Data discovery is at the core of DSPM. The capability helps security teams scan their complex environments to identify data across a wide range of on-prem and cloud sources. For instance, DSPM discovers data in public clouds, such as AWS, GCP, or OCI; private clouds, including MongoDB, Oracle, or SAP; data clouds like Snowflake or Databricks; and SaaS applications like Slack or Salesforce. It ensures that no data, whether cloud-native, non-native, or shadow data, goes unnoticed.

Data discovery alone isn’t enough to protect data accurately. Organizations must be able to tell which data is sensitive, business-critical, or trivial.
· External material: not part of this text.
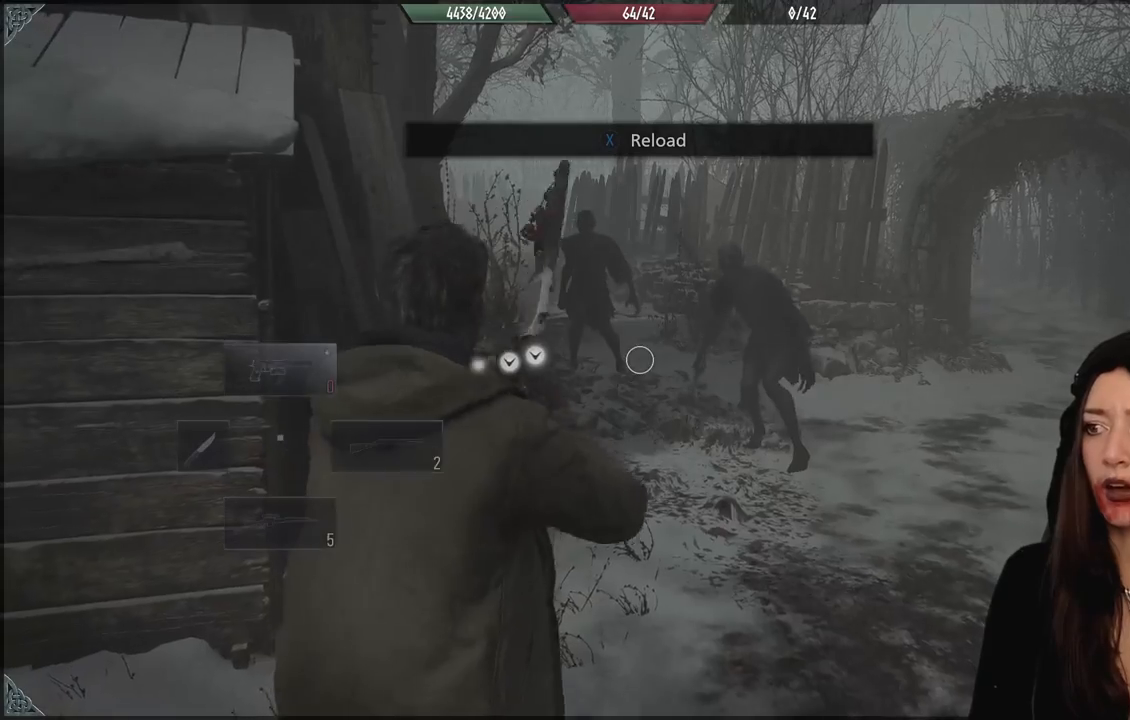
{"dt_ms": 500, "buttons": [], "left_stick": "down-left", "right_stick": "up-right", "events": [[233, "left_stick", "down-left"], [400, "right_stick", "up-right"]]}
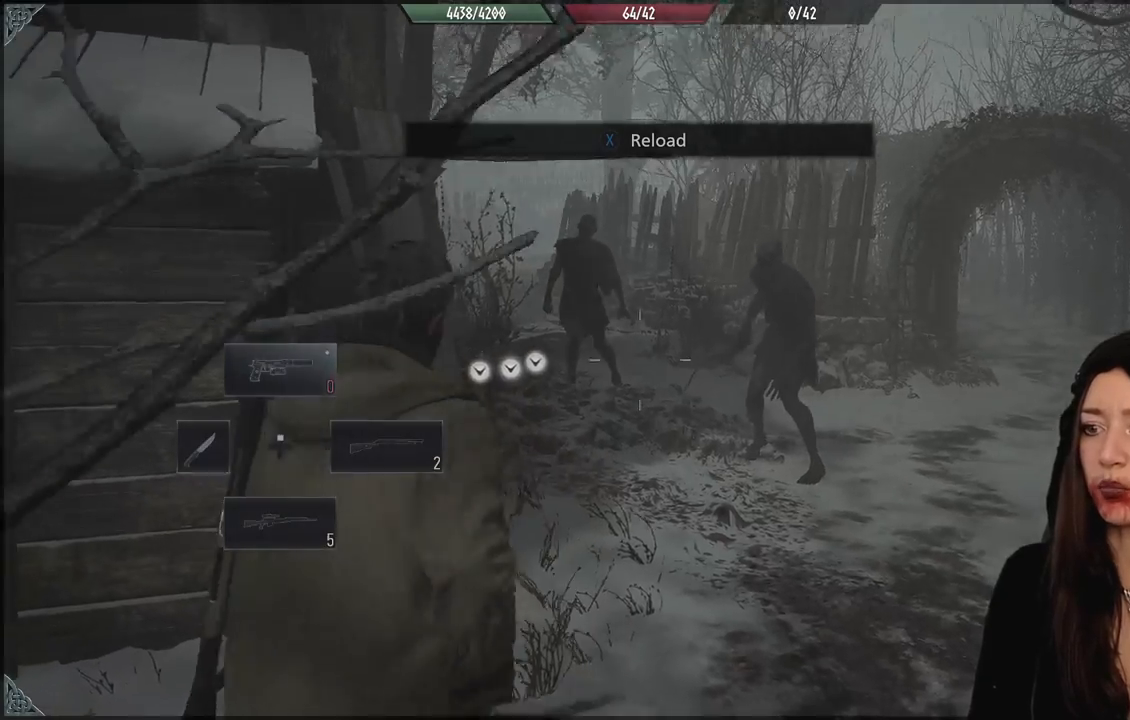
{"dt_ms": 500, "buttons": ["L2"], "left_stick": "center", "right_stick": "right", "events": [[67, "L2", "down"], [83, "right_stick", "center"], [133, "left_stick", "center"], [283, "right_stick", "up-right"], [400, "right_stick", "right"]]}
Here, classification helps build this picture accurately, allowing governance and security teams to find, manage, and protect data efficiently.

DSPM’s data classification capability allows teams to categorize data using out-of-the-box AI-powered classifiers and, oftentimes, customized fields. It classifies and labels data according to its sensitivity, such as confidential, public, or other types of data, or its regulatory context, such as protected health information (PHI), financial data, or personally identifiable information (PII).
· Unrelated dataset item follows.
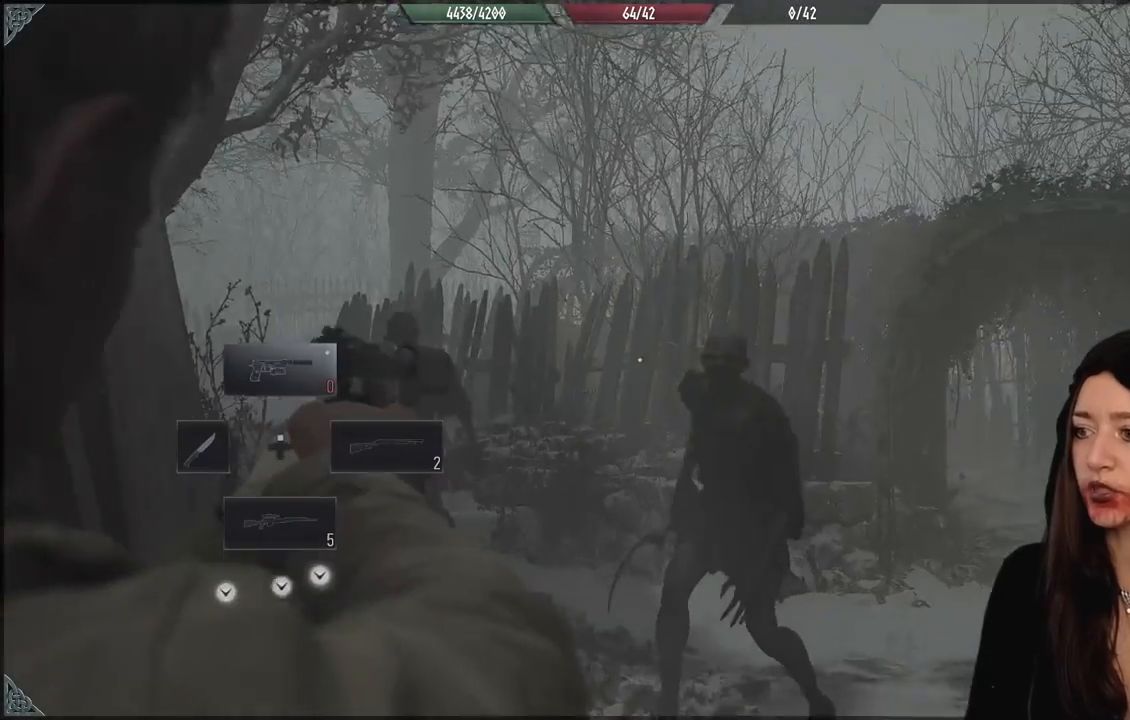
{"dt_ms": 500, "buttons": ["L2"], "left_stick": "down-left", "right_stick": "down", "events": [[200, "right_stick", "center"], [300, "right_stick", "down"], [350, "R2", "down"], [483, "R2", "up"], [483, "left_stick", "down-left"]]}
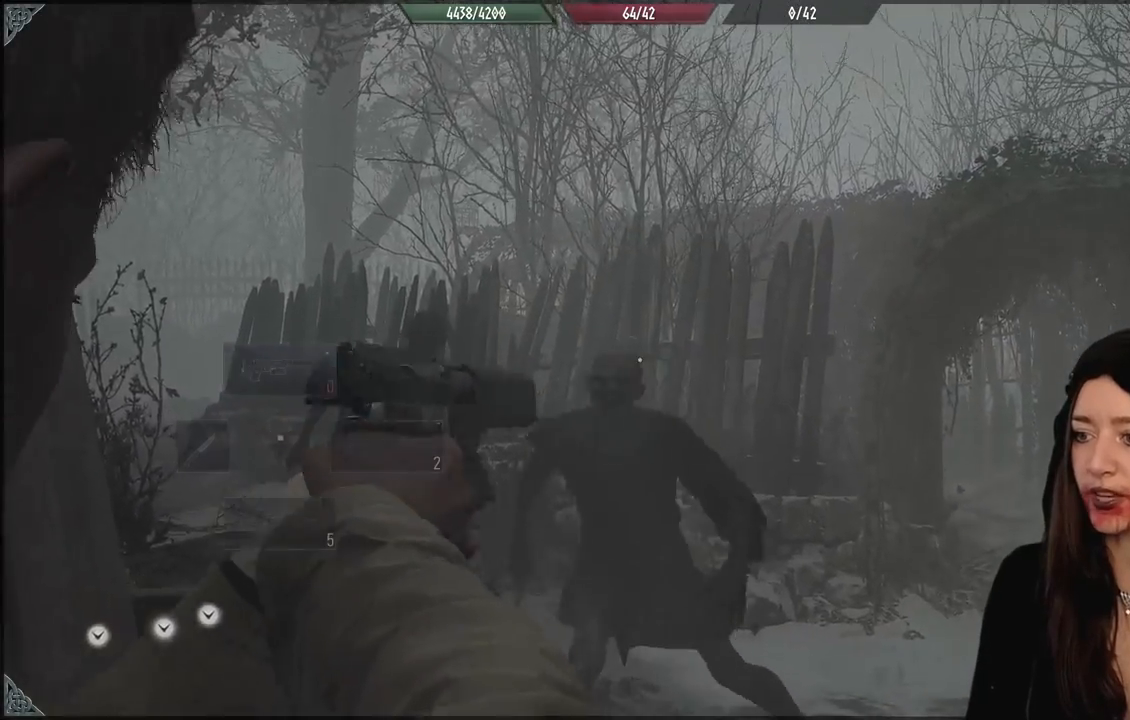
{"dt_ms": 500, "buttons": [], "left_stick": "down-left", "right_stick": "down", "events": [[100, "right_stick", "center"], [133, "L2", "up"], [433, "right_stick", "down"]]}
Contextual Data+AI Intelligence

Data and AI are the twin engines that drive innovation. However, to innovate securely, organizations must gain deeper context around their data and AI assets in order to protect them. For instance, where the data resides across the environment, which roles, users, or identities access the data, what the configuration settings of sensitive datastores are, and how the data interacts with LLMs or AI agents.

However, challenges like data silos, manual processes, and conventional tools with limited scope create a thick barrier against contextual understanding of data.

DSPM with a centralized knowledge graph capability brings together scattered signals to offer actionable insights. It leverages tech stack integration, extensive data source connectivity, and contextual intelligence to provide a 360-degree view of data and AI. For instance, it provides answers to questions such as which data is sent to streaming applications or AI models, which identities or roles access it, what the security configurations are, and the compliance posture of the data.

Toxic Combinations of Risks

Imagine having a publicly exposed bucket, sensitive data identified by a classification tool, and a newly deployed AI model detected by an AI security tool. Viewing all these scenarios individually might appear as isolated, low risks. However, when these individual findings are combined, they highlight that an AI model has access to a publicly exposed bucket containing sensitive data. This creates a high-risk scenario where an external attacker could poison the data, and an AI model may use sensitive data without adequate security controls and entitlements.

This is called a toxic combination of risks. Security tools used in silos fail to deliver these rich insights into toxic combos since each tool generates findings within fragmented context. Consequently, security teams are rendered blind, unable to piece together benign alerts that could reveal critical security threats.

A robust DSPM solution with a centralized knowledge graph can correlate diverse metadata attributes, enabling security teams to prioritize the detection of toxic risk combinations. Teams can create custom risk rules by considering the business context and application requirements. This powerful capability of DSPM significantly improves the accuracy of risk identification, thereby reducing the number of false positives.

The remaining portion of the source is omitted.